Highlights
- Lithium carbonate futures climbed nearly 30% year-to-date to above CNY150,000 per tonne amid capped supply growth.
- Pilbara Minerals shares gained about 70% over the past 90 days ahead of its December 2025 quarterly report.
- Core Lithium identified capital reductions of $35–$45 million at Finniss as part of an updated restart plan.
Global lithium carbonate prices have staged a sharp rebound in early 2026, reversing a prolonged oversupply phase as demand from electric vehicles and grid-scale energy storage accelerates. The renewed price momentum has lifted sentiment across the ASX lithium sector, with Pilbara Minerals Ltd (ASX: PLS) extending its share rally ahead of a key quarterly update, while Core Lithium Ltd (ASX: CXO) advances planning for a cautious restart of its Finniss operation in the Northern Territory.
Lithium Prices Rebound on Policy and Infrastructure Push
Lithium carbonate futures surged to a two-year high in January, supported by a tightening supply outlook and accelerating downstream demand. Chinese authorities moved to lower export rebates for battery producers from April, prompting manufacturers to advance lithium procurement schedules.
At the same time, China outlined increased investment in power infrastructure and data centres, alongside higher spending on grid-scale energy storage. Beijing also confirmed plans to double electric vehicle charging capacity to 180 gigawatts by 2027, reinforcing demand expectations for lithium-based storage systems.
Pilbara Minerals Extends Share Rally Ahead of Q4 Update
Pilbara Minerals’ (ASX:PLS) shares were trading around AUD 4.86 per share at the time of writing on 13 January 2026, up about 15.7% year-to-date and nearly 195% over the past six months. The company is scheduled to release its December 2025 Quarterly Activities Report on 30 January 2026, following a solid September quarter production outcome.
During the September 2025 quarter, Pilbara produced 224.8 thousand tonnes of spodumene concentrate and sold 214.0kt at an average realised price of USD 742 per tonne (CIF China). Quarterly revenue rose 30% to AUD 251 million, while unit operating costs declined 13% to USD 353 per tonne. The company ended the quarter with a cash balance of AUD 852 million, following capital expenditure of AUD 78 million.
Core Lithium Advances Finniss Restart Strategy
Core Lithium (ASX:COL) shares were trading near AUD 0.32 per share at the time of writing on 13 January 2026. Year-to-date gains stands at 13.72% and in six-months, it has increased by almost 186%. The company has sharpened its strategic focus by divesting non-core uranium assets in December 2025. The move supports progress toward restarting the Finniss lithium project, located 88km by road from Darwin Port within the Bynoe Pegmatite Field.
An updated geotechnical assessment at the Grants deposit identified an opportunity to bring forward revenue by initially mining via open pit before transitioning underground. The revised plan is expected to reduce Grants pre-production capital costs by AUD 35–45 million. A further restart study is due in March.

⁂

ACTIVITY
According to the lithium market article above, what EV charging capacity does Beijing plan to reach by 2027?

DATASET
⁂

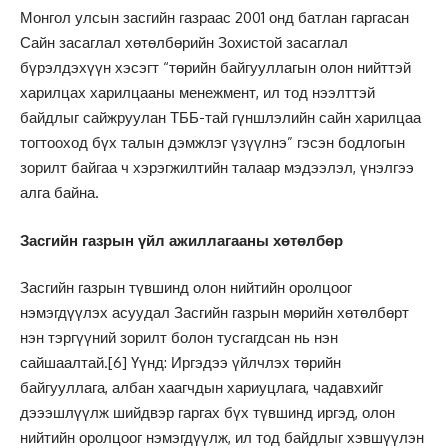
Монгол улсын засгийн газраас 2001 онд батлан гаргасан
Сайн засаглал хөтөлбөрийн Зохистой засаглал
бүрэлдэхүүн хэсэгт “төрийн байгууллагын олон нийттэй
харилцах харилцааны менежмент, ил тод нээлттэй
байдлыг сайжруулан ТББ-тай гүншлэлийн сайн харилцаа
тогтооход бүх талын дэмжлэг үзүүлнэ” гэсэн бодлогын
зорилт байгаа ч хэрэгжилтийн талаар мэдээлэл, үнэлгээ
алга байна.
Засгийн газрын үйл ажиллагааны хөтөлбөр
Засгийн газрын түвшинд олон нийтийн оролцоог
нэмэгдүүлэх асуудал Засгийн газрын мөрийн хөтөлбөрт
нэн тэргүүний зорилт болон тусгагдсан нь нэн
сайшаалтай.
[6]
Үүнд: Иргэдээ үйлчлэх төрийн
байгууллага, албан хаагчдын хариуцлага, чадавхийг
дэээшлүүлж шийдвэр гаргах бүх түвшинд иргэд, олон
нийтийн оролцоог нэмэгдүүлж, ил тод байдлыг хэвшүүлэн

⁂

REPLY TO THE EXERCISE
180 gigawatts, double the current capacity.